(Records from a data collection)
*** Begin section ***

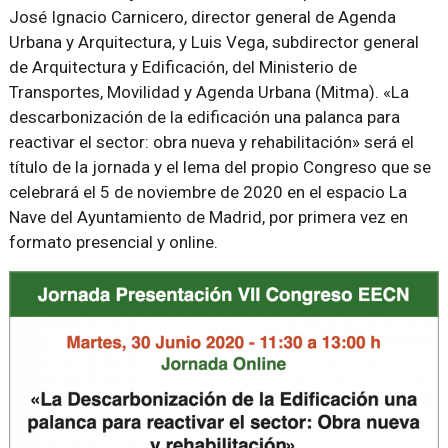
José Ignacio Carnicero, director general de Agenda
Urbana y Arquitectura, y Luis Vega, subdirector general
de Arquitectura y Edificación, del Ministerio de
Transportes, Movilidad y Agenda Urbana (Mitma). «La
descarbonización de la edificación una palanca para
reactivar el sector: obra nueva y rehabilitación» será el
título de la jornada y el lema del propio Congreso que se
celebrará el 5 de noviembre de 2020 en el espacio La
Nave del Ayuntamiento de Madrid, por primera vez en
formato presencial y online.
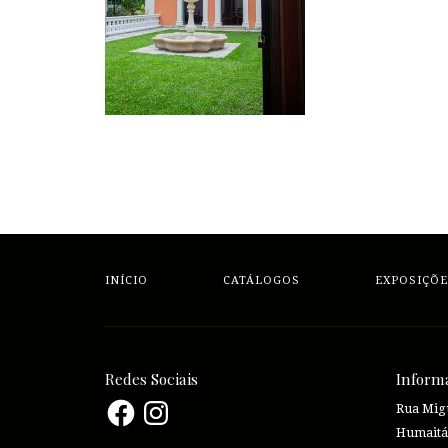
INÍCIO
CATÁLOGOS
EXPOSIÇÕE
Redes Sociais
Inform
Facebook
Instagram
Rua Migu
Humaitá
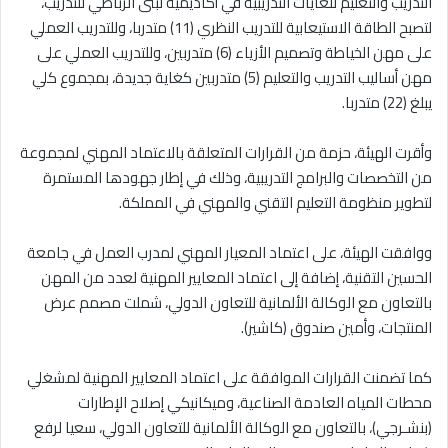
التدريب والتعليم للغايات التدريبية في أكاديمية لبنى الرباطي للتدريب،
لتصبح الطاقة الاستيعابية للتدريب النظري (11) متدربا، وللتدريب العملي
على مهن الخياطة وتصميم الأزياء (6) متدربين، وللتدريب العملي على
مهن أساليب التدريب والتعليم (5) متدربين كغاية جديدة، بمجموع كلي
يبلغ (22) متدربا.
وأقرت الهيئة، حزمة من القرارات المتعلقة بالاعتماد المهني لمجموعة
من التخصصات والبرامج التدريبية، وذلك في إطار جهودها المستمرة
لتطوير منظومة التعليم التقني والمهني في المملكة.
​ووافقت الهيئة، على اعتماد المعيار المهني لمدرب العمل في جامعة
الحسين التقنية، إضافة إلى اعتماد المعايير المهنية لعدد من المهن
بالتعاون مع الوكالة الألمانية للتعاون الدولي، شملت مصمم عرض
المنتجات، وأمين صندوق (كاشير).
​كما تضمنت القرارات الموافقة على اعتماد المعايير المهنية لمشغلي
محطات المياه العادمة الصناعية، وميكانيكي إصلاح الإطارات
(بنشـرجي)، بالتعاون مع الوكالة الألمانية للتعاون الدولي، سعيا لرفع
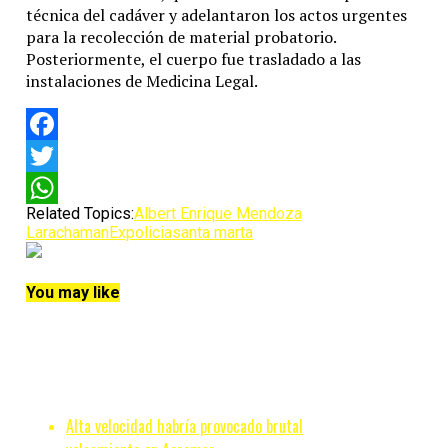
técnica del cadáver y adelantaron los actos urgentes
para la recolección de material probatorio.
Posteriormente, el cuerpo fue trasladado a las
instalaciones de Medicina Legal.
Facebook
Twitter
Related Topics:
Albert Enrique Mendoza
WhatsApp
Lara
chaman
Expolicia
santa marta
You may like
Alta velocidad habría provocado brutal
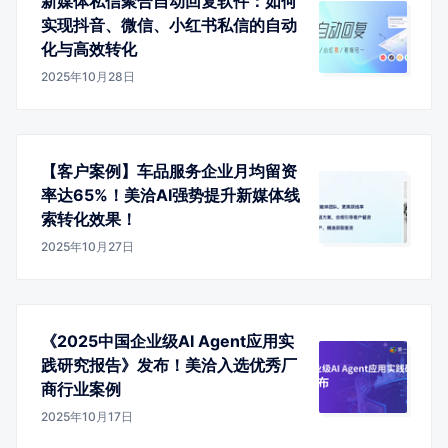
新媒体私信聚合自动回复软件：如何
实现抖音、微信、小红书私信的自动
化与高效转化
2025年10月28日
【客户案例】车品服务企业月均留资
率达65%！美洽AI强势提升新媒体线
索转化效果！
2025年10月27日
《2025中国企业级AI Agent应用实
践研究报告》发布！美洽入选优秀厂
商行业案例
2025年10月17日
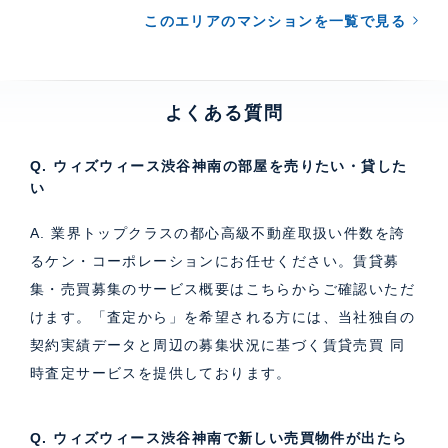
このエリアのマンションを一覧で見る
よくある質問
Q. ウィズウィース渋谷神南の部屋を売りたい・貸した
い
A. 業界トップクラスの都心高級不動産取扱い件数を誇
るケン・コーポレーションにお任せください。
賃貸募
集・売買募集のサービス概要はこちら
からご確認いただ
けます。「査定から」を希望される方には、当社独自の
契約実績データと周辺の募集状況に基づく
賃貸売買 同
時査定サービス
を提供しております。
Q. ウィズウィース渋谷神南で新しい売買物件が出たら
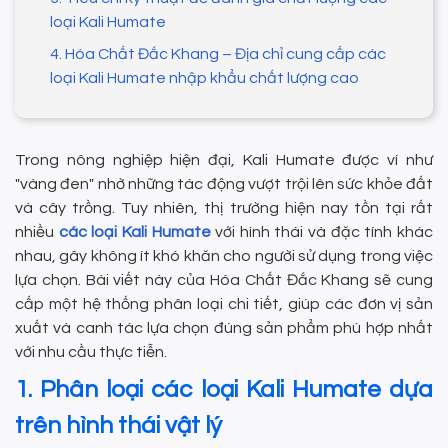
loại Kali Humate
4. Hóa Chất Đắc Khang – Địa chỉ cung cấp các
loại Kali Humate nhập khẩu chất lượng cao
Trong nông nghiệp hiện đại, Kali Humate được ví như
"vàng đen" nhờ những tác động vượt trội lên sức khỏe đất
và cây trồng. Tuy nhiên, thị trường hiện nay tồn tại rất
nhiều
các loại Kali Humate
với hình thái và đặc tính khác
nhau, gây không ít khó khăn cho người sử dụng trong việc
lựa chọn. Bài viết này của Hóa Chất Đắc Khang sẽ cung
cấp một hệ thống phân loại chi tiết, giúp các đơn vị sản
xuất và canh tác lựa chọn đúng sản phẩm phù hợp nhất
với nhu cầu thực tiễn.
1. Phân loại các loại Kali Humate dựa
trên hình thái vật lý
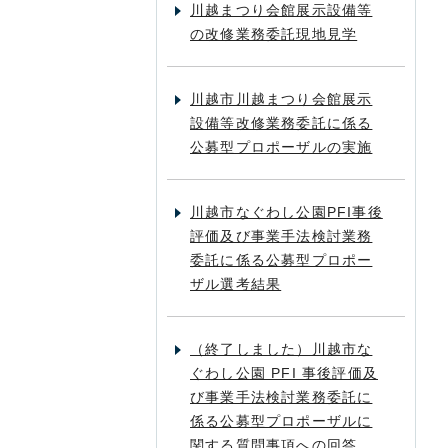
川越まつり会館展示設備等
の改修業務委託現地見学
川越市川越まつり会館展示
設備等改修業務委託に係る
公募型プロポーザルの実施
川越市なぐわし公園PFI事後
評価及び事業手法検討業務
委託に係る公募型プロポー
ザル選考結果
（終了しました）川越市な
ぐわし公園 PFI 事後評価及
び事業手法検討業務委託に
係る公募型プロポーザルに
関する質問事項への回答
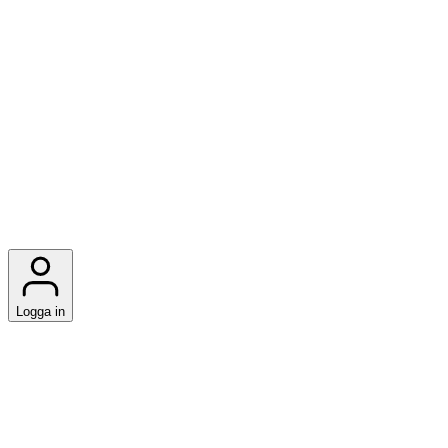
Logga in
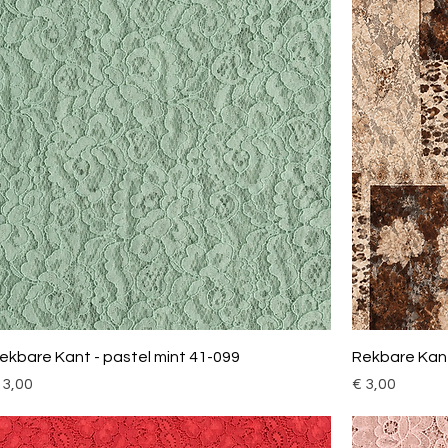
ekbare Kant - pastel mint 41-099
Rekbare Kant
ijs
Prijs
 3,00
€ 3,00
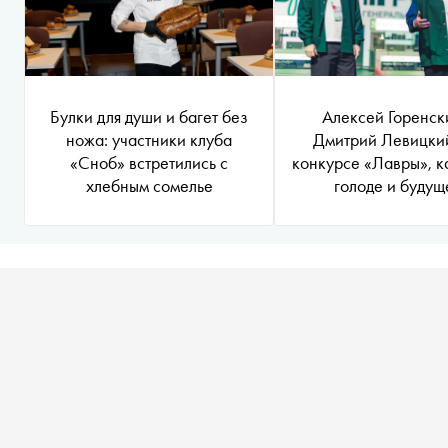
Булки для души и багет без
Алексей Горенск
ножа: участники клуба
Дмитрий Левицки
«Сноб» встретились с
конкурсе «Лавры», 
хлебным сомелье
голоде и будущ
гастрономии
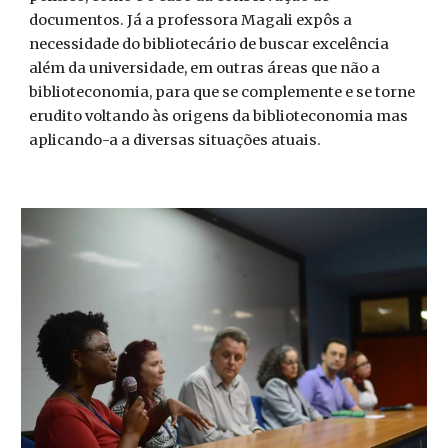
documentos. Já a professora Magali expôs a
necessidade do bibliotecário de buscar excelência
além da universidade, em outras áreas que não a
biblioteconomia, para que se complemente e se torne
erudito voltando às origens da biblioteconomia mas
aplicando-a a diversas situações atuais.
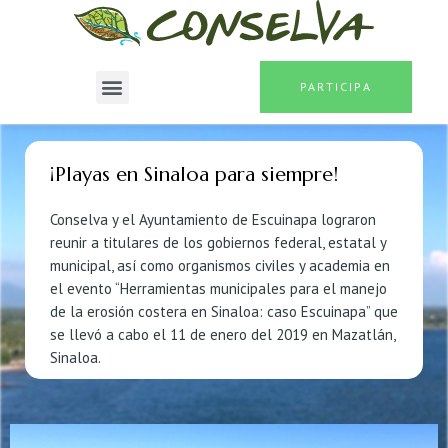
PARTICIPA
¡Playas en Sinaloa para siempre!
Conselva y el Ayuntamiento de Escuinapa lograron
reunir a titulares de los gobiernos federal, estatal y
municipal, así como organismos civiles y academia en
el evento “Herramientas municipales para el manejo
de la erosión costera en Sinaloa: caso Escuinapa” que
se llevó a cabo el 11 de enero del 2019 en Mazatlán,
Sinaloa.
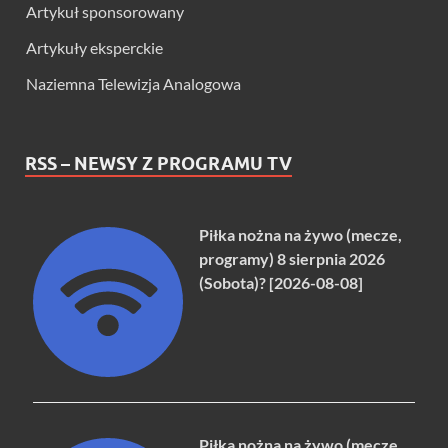
Artykuł sponsorowany
Artykuły eksperckie
Naziemna Telewizja Analogowa
RSS – NEWSY Z PROGRAMU TV
Piłka nożna na żywo (mecze,
programy) 8 sierpnia 2026
(Sobota)? [2026-08-08]
Piłka nożna na żywo (mecze,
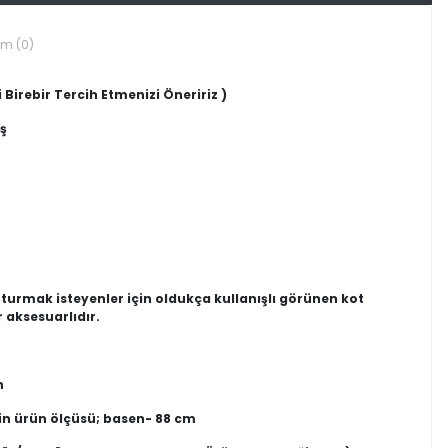
um (0)
 Birebir Tercih Etmenizi Öneririz )
ş
şturmak isteyenler için oldukça kullanışlı görünen kot
 aksesuarlıdır.
n
in ürün ölçüsü; basen- 88 cm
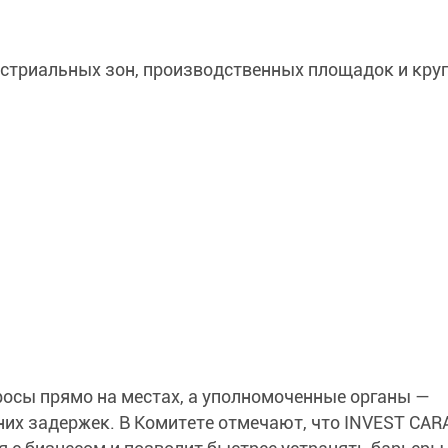
стриальных зон, производственных площадок и кру
осы прямо на местах, а уполномоченные органы —
их задержек. В Комитете отмечают, что INVEST CA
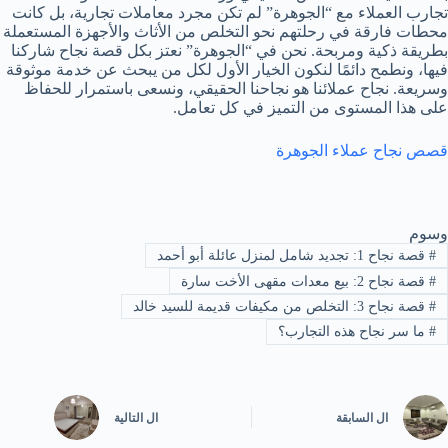
تجارب العملاء مع “الجوهرة” لم تكن مجرد معاملات تجارية، بل كانت
محطات فارقة في رحلتهم نحو التخلص من الأثاث والأجهزة المستعملة
بطريقة ذكية ومربحة. نحن في “الجوهرة” نعتز بكل قصة نجاح شاركنا
فيها، ونطمح دائمًا لنكون الخيار الأول لكل من يبحث عن خدمة موثوقة
وسريعة. نجاح عملائنا هو نجاحنا الحقيقي، ونسعى باستمرار للحفاظ
على هذا المستوى من التميز في كل تعامل.
قصص نجاح عملاء الجوهرة
وسوم
#
قصة نجاح 1: تجديد شامل لمنزل عائلة أبو أحمد
#
قصة نجاح 2: بيع معدات مقهى الأخت سارة
#
قصة نجاح 3: التخلص من مكيفات قديمة للسيد خالد
#
ما سر نجاح هذه التجارب؟
ال
السابقة
ال
التالية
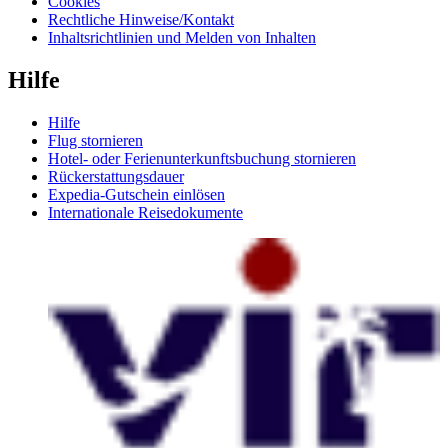
Cookies
Rechtliche Hinweise/Kontakt
Inhaltsrichtlinien und Melden von Inhalten
Hilfe
Hilfe
Flug stornieren
Hotel- oder Ferienunterkunftsbuchung stornieren
Rückerstattungsdauer
Expedia-Gutschein einlösen
Internationale Reisedokumente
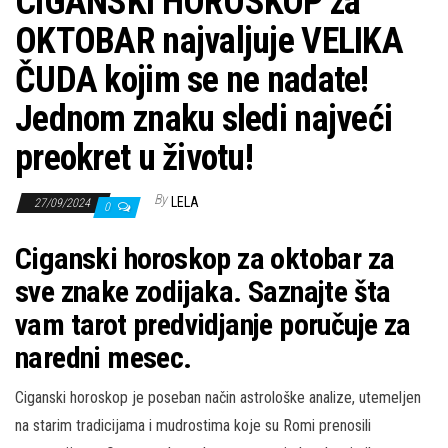
CIGANSKI HOROSKOP za
OKTOBAR najvaljuje VELIKA
ČUDA kojim se ne nadate!
Jednom znaku sledi najveći
preokret u životu!
By
LELA
27/09/2024
0
Ciganski horoskop za oktobar za
sve znake zodijaka. Saznajte šta
vam tarot predvidjanje poručuje za
naredni mesec.
Ciganski horoskop je poseban način astrološke analize, utemeljen
na starim tradicijama i mudrostima koje su Romi prenosili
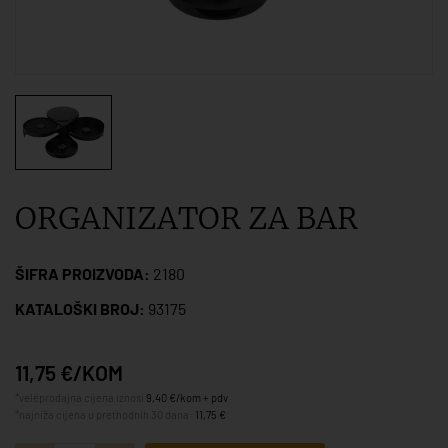
ORGANIZATOR ZA BAR
ŠIFRA PROIZVODA:
2180
KATALOŠKI BROJ:
93175
11,75 €/KOM
*veleprodajna cijena iznosi
9,40 €/kom + pdv
*najniža cijena u prethodnih 30 dana:
11,75 €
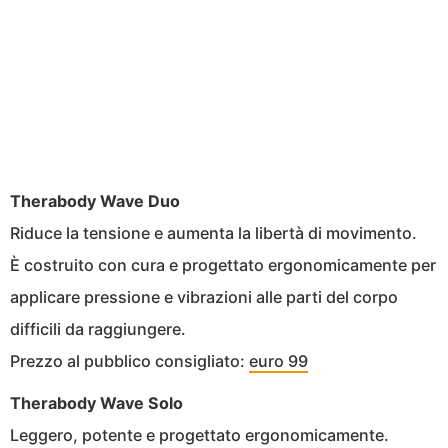
Therabody Wave Duo
Riduce la tensione e aumenta la libertà di movimento.
È costruito con cura e progettato ergonomicamente per
applicare pressione e vibrazioni alle parti del corpo
difficili da raggiungere.
Prezzo al pubblico consigliato:
euro 99
Therabody Wave Solo
Leggero, potente e progettato ergonomicamente.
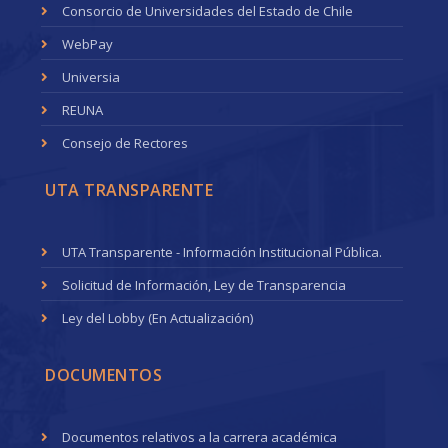
Consorcio de Universidades del Estado de Chile
WebPay
Universia
REUNA
Consejo de Rectores
UTA TRANSPARENTE
UTA Transparente - Información Institucional Pública.
Solicitud de Información, Ley de Transparencia
Ley del Lobby (En Actualización)
DOCUMENTOS
Documentos relativos a la carrera académica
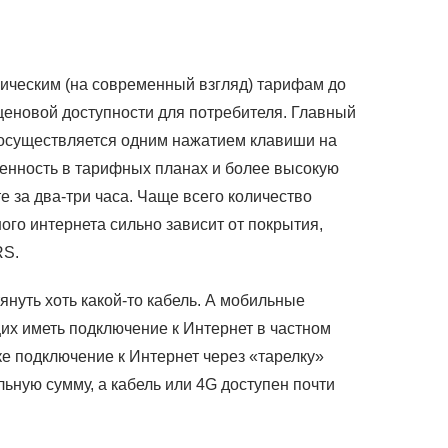
ическим (на современный взгляд) тарифам до
ценовой доступности для потребителя. Главный
а осуществляется одним нажатием клавиши на
ченность в тарифных планах и более высокую
 за два-три часа. Чаще всего количество
ого интернета сильно зависит от покрытия,
RS.
януть хоть какой-то кабель. А мобильные
щих иметь подключение к Интернет в частном
ке подключение к Интернет через «тарелку»
ьную сумму, а кабель или 4G доступен почти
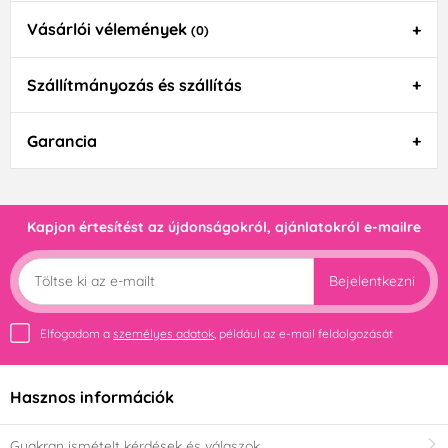
Vásárlói vélemények
(0)
Szállítmányozás és szállítás
Garancia
Kapjon értesítést az újdonságokról, ajánlatokról e-mailre
Bejelentkezni
Elfogadom a
személyes adatok
, például az e-mail feldolgozását
Hasznos információk
Gyakran ismételt kérdések és válaszok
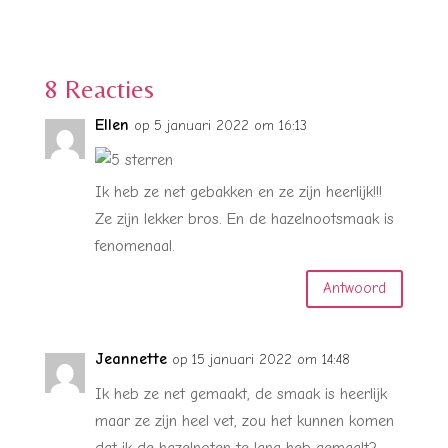
8 Reacties
Ellen
op 5 januari 2022 om 16:13
Ik heb ze net gebakken en ze zijn heerlijk!!!
Ze zijn lekker bros. En de hazelnootsmaak is
fenomenaal.
Antwoord
Jeannette
op 15 januari 2022 om 14:48
Ik heb ze net gemaakt, de smaak is heerlijk
maar ze zijn heel vet, zou het kunnen komen
dat ik de hazelnoten te lang heb gemaalt? ,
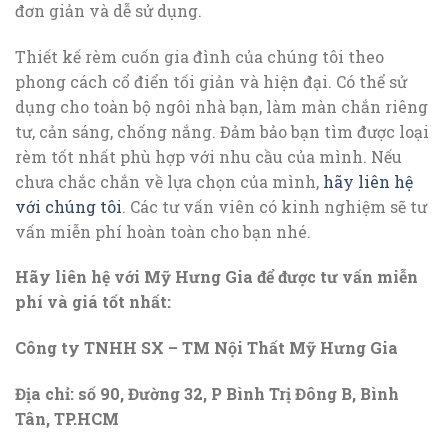
đơn giản và dễ sử dụng.
Thiết kế rèm cuốn gia đình của chúng tôi theo
phong cách cổ điển tối giản và hiện đại. Có thể sử
dụng cho toàn bộ ngôi nhà bạn, làm màn chắn riêng
tư, cản sáng, chống nắng. Đảm bảo bạn tìm được loại
rèm tốt nhất phù hợp với nhu cầu của mình. Nếu
chưa chắc chắn về lựa chọn của mình,
hãy liên hệ
với chúng tôi
. Các tư vấn viên có kinh nghiệm sẽ tư
vấn miễn phí hoàn toàn cho bạn nhé.
Hãy liên hệ với Mỹ Hưng Gia để được tư vấn miễn
phí
và giá tốt nhất:
Công ty TNHH SX – TM Nội Thất Mỹ Hưng Gia
Địa chỉ: số 90, Đường 32, P Bình Trị Đông B, Bình
Tân, TP.HCM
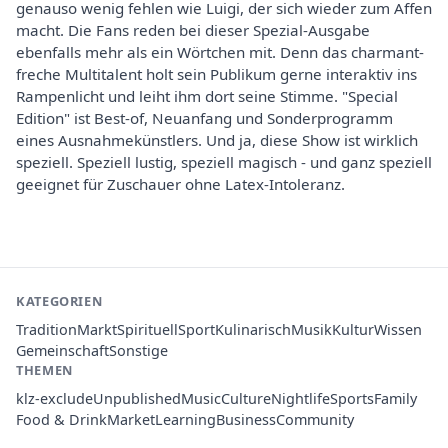
genauso wenig fehlen wie Luigi, der sich wieder zum Affen
macht. Die Fans reden bei dieser Spezial-Ausgabe
ebenfalls mehr als ein Wörtchen mit. Denn das charmant-
freche Multitalent holt sein Publikum gerne interaktiv ins
Rampenlicht und leiht ihm dort seine Stimme. "Special
Edition" ist Best-of, Neuanfang und Sonderprogramm
eines Ausnahmekünstlers. Und ja, diese Show ist wirklich
speziell. Speziell lustig, speziell magisch - und ganz speziell
geeignet für Zuschauer ohne Latex-Intoleranz.
KATEGORIEN
Tradition
Markt
Spirituell
Sport
Kulinarisch
Musik
Kultur
Wissen
Gemeinschaft
Sonstige
THEMEN
klz-exclude
Unpublished
Music
Culture
Nightlife
Sports
Family
Food & Drink
Market
Learning
Business
Community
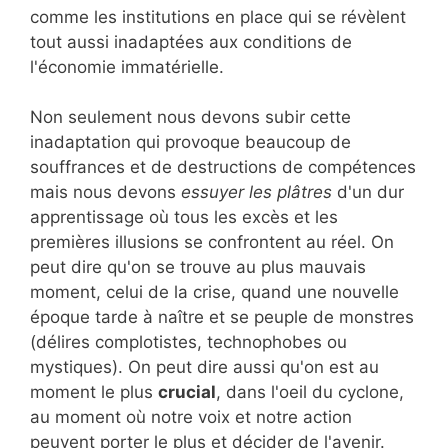
comme les institutions en place qui se révèlent
tout aussi inadaptées aux conditions de
l'économie immatérielle.
Non seulement nous devons subir cette
inadaptation qui provoque beaucoup de
souffrances et de destructions de compétences
mais nous devons
essuyer les plâtres
d'un dur
apprentissage où tous les excès et les
premières illusions se confrontent au réel. On
peut dire qu'on se trouve au plus mauvais
moment, celui de la crise, quand une nouvelle
époque tarde à naître et se peuple de monstres
(délires complotistes, technophobes ou
mystiques). On peut dire aussi qu'on est au
moment le plus
crucial
, dans l'oeil du cyclone,
au moment où notre voix et notre action
peuvent porter le plus et décider de l'avenir.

*** End section ***

- _What you will do_: Only one thing is wanted here, an exact copy of the lines from the first line above through the line containing "التدريب والتعليم للغايات", minus any picture.

- _Finished exercise_:
José Ignacio Carnicero, director general de Agenda
Urbana y Arquitectura, y Luis Vega, subdirector general
de Arquitectura y Edificación, del Ministerio de
Transportes, Movilidad y Agenda Urbana (Mitma). «La
descarbonización de la edificación una palanca para
reactivar el sector: obra nueva y rehabilitación» será el
título de la jornada y el lema del propio Congreso que se
celebrará el 5 de noviembre de 2020 en el espacio La
Nave del Ayuntamiento de Madrid, por primera vez en
formato presencial y online.
INÍCIO
CATÁLOGOS
EXPOSIÇÕE
Redes Sociais
Inform
Facebook
Instagram
Rua Migu
Humaitá
التدريب والتعليم للغايات التدريبية في أكاديمية لبنى الرباطي للتدريب،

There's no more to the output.